Ross se tut pour allumer sa cigarette. Il inspira une profonde bouffée et laissa les volutes de fumée ressortir lentement d’entre ses lèvres.
« Et dire que moi que je vous cause, j’ai pris part à ce massacre.
— Fallait bien nourrir nos familles, protesta Henryson.
— Ouais, c’est vrai, reconnut Ross. Ce que je me demande, c’est comment qu’on les nourrira une fois que tous les arbres auront été coupés et qu’y aura plus de travail.
— En tout cas, maintenant, les bestioles qui restent, elles ont un endroit où elles peuvent se réfugier, dit Henryson.
— Tu veux parler du parc ? demanda Stewart.
— Oui, monsieur. Le seul problème, c’est que nous autres, on nous laissera pas nous réfugier là-bas avec elles.
— Paraît que mon oncle, qui perche sur la crête de Horsetrough Ridge, il devra avoir quitté ses terres d’ici le printemps prochain, annonça Stewart, et l’est plus loin de la limite entre la Caroline du Nord et le Tennessee que n’importe lequel d’entre nous.
— On fait déguerpir les gens pour accueillir les bestioles, dit Ross. C’est quand même une foutue idée. »
Snipes qui avait écouté attentivement, mais sans rien dire, chaussa ses lunettes et parcourut la vallée du regard.
« On dirait ces terres que j’ai vues en France, une fois que les gars qui commandaient nous ont permis d’arrêter les combats. Et c’est la même atmosphère, en plus.
— Quel genre d’atmosphère ? demanda Henryson.
— Ben, comme si y avait eu tellement de morts et de destructions que l’endroit pourrait plus jamais revivre. On aurait dit que même ceux qu’étaient pas encore nés quand c’était arrivé, ça leur pèserait dessus à eux aussi. Que ce serait comme d’essayer de vivre dans un cimetière. »
Ross acquiesça.
« Moi, j’y ai juste passé trois mois là-bas, au moment que ça se terminait, mais t’as raison. On sent quelque chose de spécial dans un endroit où tant d’hommes sont morts et où la terre est morte avec eux.
— Moi, j’y étais pas, dit Henryson. À la guerre, je veux dire.
— T’inquiète pas, dit Snipes. Y en a toujours une autre prête à te tomber sur la tête. Là-dessus, tous les historiens et les philosophes sont d’accord. Y a un gus, en Allemagne, qu’a l’air bien décidé à foutre le feu à toute l’Europe dès qu’il pourra, et on aura beau lui régler son compte, y en aura toujours un autre qui viendra derrière.
— Eh ouais, c’est la vie, ça », convint Ross.
Stewart regarda McIntyre.
« Et toi, le prédicateur, qu’est-ce que t’en penses ? »

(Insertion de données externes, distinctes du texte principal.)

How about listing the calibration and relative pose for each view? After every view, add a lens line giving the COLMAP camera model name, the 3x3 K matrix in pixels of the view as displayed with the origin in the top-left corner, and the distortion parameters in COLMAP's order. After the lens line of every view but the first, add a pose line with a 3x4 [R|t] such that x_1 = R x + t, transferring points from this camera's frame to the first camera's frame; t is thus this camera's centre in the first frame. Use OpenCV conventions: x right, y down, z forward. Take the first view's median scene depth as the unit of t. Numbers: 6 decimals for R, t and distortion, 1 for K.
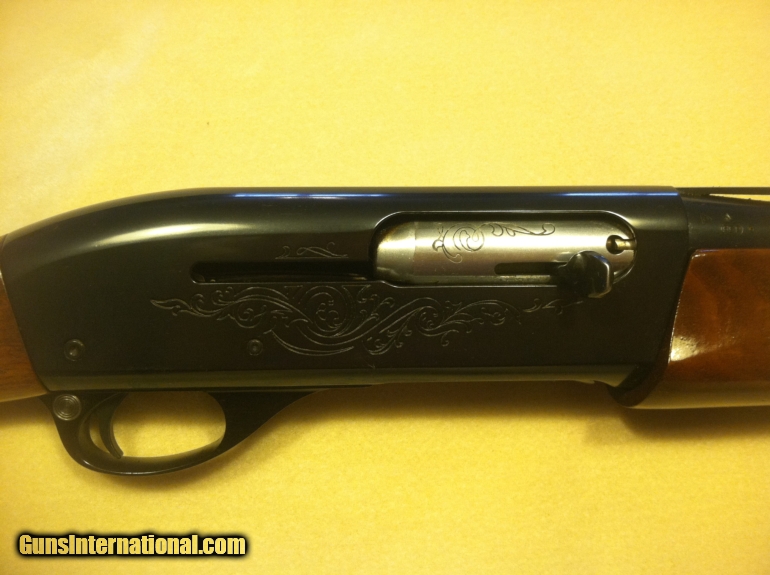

Les autres se tournèrent vers McIntyre, non parce qu’ils s’attendaient à l’entendre répondre quelque chose, mais pour tenter de discerner sur son visage une lueur indiquant qu’il avait conscience de la question. McIntyre leva les yeux et contempla le paysage dévasté qui s’étendait devant lui, où il ne restait plus rien de vivant. Ses compagnons regardèrent aussi ce désert, qu’ils avaient contribué à créer, et restèrent silencieux. Lorsque McIntyre parla enfin, sa voix n’avait plus le ton revendicatif d’autrefois, mais reflétait une solennité si profonde et si humble qu’ils l’écoutèrent tous attentivement.
« Moi, je pense que la fin du monde, elle sera comme ça », dit McIntyre. Et aucun des autres n’exprima son désaccord.